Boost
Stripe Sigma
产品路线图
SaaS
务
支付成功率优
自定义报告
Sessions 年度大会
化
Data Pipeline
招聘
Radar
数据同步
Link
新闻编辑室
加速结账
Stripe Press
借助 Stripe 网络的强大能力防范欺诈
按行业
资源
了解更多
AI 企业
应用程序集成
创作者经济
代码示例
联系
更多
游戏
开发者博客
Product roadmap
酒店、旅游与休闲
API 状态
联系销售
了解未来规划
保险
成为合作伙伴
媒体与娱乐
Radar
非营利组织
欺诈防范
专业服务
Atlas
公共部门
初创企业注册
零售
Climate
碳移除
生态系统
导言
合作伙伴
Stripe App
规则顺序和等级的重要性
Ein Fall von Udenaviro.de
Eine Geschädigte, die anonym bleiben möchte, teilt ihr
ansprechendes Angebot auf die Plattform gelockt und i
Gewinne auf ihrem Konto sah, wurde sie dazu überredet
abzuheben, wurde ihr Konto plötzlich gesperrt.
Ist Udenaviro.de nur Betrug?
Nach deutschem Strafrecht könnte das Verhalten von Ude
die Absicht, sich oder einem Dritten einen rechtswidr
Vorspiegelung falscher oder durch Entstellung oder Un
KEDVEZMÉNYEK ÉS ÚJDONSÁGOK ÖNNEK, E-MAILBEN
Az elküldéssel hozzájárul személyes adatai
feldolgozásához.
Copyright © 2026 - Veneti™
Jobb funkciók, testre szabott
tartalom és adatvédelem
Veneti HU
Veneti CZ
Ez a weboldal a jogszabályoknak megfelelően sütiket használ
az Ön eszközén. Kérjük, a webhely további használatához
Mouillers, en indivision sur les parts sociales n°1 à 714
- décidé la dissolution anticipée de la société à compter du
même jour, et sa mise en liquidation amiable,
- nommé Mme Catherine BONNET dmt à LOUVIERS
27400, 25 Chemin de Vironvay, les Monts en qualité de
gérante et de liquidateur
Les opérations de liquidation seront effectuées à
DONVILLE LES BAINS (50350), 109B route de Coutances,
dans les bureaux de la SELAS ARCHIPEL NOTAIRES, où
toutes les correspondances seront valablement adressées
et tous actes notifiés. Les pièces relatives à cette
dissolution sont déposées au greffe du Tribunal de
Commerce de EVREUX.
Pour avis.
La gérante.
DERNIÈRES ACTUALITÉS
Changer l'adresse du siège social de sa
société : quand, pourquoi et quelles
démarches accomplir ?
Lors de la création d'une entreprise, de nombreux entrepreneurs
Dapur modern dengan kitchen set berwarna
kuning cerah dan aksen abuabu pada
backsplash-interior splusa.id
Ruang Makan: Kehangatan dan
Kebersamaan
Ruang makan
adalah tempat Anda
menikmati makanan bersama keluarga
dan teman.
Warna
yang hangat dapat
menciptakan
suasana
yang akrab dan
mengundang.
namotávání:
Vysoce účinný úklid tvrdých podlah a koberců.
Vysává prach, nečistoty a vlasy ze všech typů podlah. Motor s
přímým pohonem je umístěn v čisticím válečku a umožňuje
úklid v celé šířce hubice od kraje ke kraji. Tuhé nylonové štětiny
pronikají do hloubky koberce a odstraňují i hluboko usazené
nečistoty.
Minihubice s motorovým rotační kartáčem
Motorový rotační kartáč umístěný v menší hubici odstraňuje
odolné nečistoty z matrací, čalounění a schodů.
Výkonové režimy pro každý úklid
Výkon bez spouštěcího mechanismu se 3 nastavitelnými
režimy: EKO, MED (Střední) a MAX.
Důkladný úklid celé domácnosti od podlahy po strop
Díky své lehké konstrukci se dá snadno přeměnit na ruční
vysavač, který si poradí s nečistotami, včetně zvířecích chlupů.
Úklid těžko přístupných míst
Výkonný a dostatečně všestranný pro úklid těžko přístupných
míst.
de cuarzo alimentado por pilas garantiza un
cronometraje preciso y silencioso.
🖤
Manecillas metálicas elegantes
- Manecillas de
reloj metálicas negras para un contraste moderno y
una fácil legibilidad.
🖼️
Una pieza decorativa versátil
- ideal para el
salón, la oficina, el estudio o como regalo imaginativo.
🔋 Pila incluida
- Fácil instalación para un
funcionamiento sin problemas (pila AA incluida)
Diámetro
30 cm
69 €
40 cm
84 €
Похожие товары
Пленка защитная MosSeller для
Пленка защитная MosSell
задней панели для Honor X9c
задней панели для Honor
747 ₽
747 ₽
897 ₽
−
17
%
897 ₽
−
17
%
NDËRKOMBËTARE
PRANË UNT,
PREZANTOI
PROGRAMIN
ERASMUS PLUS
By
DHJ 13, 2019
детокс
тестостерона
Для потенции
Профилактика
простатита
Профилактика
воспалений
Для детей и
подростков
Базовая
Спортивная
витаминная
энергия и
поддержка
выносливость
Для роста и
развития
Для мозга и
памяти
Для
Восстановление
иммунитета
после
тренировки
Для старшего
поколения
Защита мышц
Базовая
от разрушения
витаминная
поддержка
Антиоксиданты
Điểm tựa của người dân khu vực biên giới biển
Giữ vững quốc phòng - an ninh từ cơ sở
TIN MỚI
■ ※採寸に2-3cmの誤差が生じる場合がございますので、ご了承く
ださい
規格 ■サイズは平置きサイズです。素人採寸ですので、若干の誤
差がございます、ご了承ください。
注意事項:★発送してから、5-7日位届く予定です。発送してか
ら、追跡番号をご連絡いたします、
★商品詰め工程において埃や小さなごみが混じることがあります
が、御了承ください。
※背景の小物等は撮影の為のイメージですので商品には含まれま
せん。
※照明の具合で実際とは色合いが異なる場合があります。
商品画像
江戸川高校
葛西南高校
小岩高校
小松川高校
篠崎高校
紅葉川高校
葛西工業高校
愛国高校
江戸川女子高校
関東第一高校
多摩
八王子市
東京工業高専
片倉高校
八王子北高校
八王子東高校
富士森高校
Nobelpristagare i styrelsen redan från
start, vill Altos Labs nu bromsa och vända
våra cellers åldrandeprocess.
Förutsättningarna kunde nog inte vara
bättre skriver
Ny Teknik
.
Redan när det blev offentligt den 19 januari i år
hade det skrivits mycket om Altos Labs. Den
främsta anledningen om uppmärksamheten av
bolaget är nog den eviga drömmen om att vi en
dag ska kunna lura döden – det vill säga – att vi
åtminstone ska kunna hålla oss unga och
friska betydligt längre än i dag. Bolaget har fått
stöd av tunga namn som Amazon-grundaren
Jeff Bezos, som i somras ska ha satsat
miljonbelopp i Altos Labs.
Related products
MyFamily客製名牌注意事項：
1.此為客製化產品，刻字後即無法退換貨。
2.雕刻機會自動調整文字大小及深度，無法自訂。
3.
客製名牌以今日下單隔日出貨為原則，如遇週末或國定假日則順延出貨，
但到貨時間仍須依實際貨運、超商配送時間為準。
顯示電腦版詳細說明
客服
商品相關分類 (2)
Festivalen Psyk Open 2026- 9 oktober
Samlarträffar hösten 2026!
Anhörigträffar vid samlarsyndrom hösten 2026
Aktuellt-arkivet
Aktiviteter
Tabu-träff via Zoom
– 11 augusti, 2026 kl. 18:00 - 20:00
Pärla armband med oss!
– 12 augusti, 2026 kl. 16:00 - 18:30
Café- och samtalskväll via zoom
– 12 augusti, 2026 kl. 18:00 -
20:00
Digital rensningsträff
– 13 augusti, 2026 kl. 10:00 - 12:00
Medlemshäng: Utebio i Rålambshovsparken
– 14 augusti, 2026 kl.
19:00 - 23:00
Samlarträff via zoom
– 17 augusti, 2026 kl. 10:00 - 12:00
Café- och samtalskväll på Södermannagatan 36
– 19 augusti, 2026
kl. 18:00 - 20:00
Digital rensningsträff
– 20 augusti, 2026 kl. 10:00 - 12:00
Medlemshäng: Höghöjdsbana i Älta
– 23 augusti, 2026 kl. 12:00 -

+ + + + +

Task requirements:
Using the data above, establish how many lines include the word "задней"; the reply is that number only.

Response to the task:
2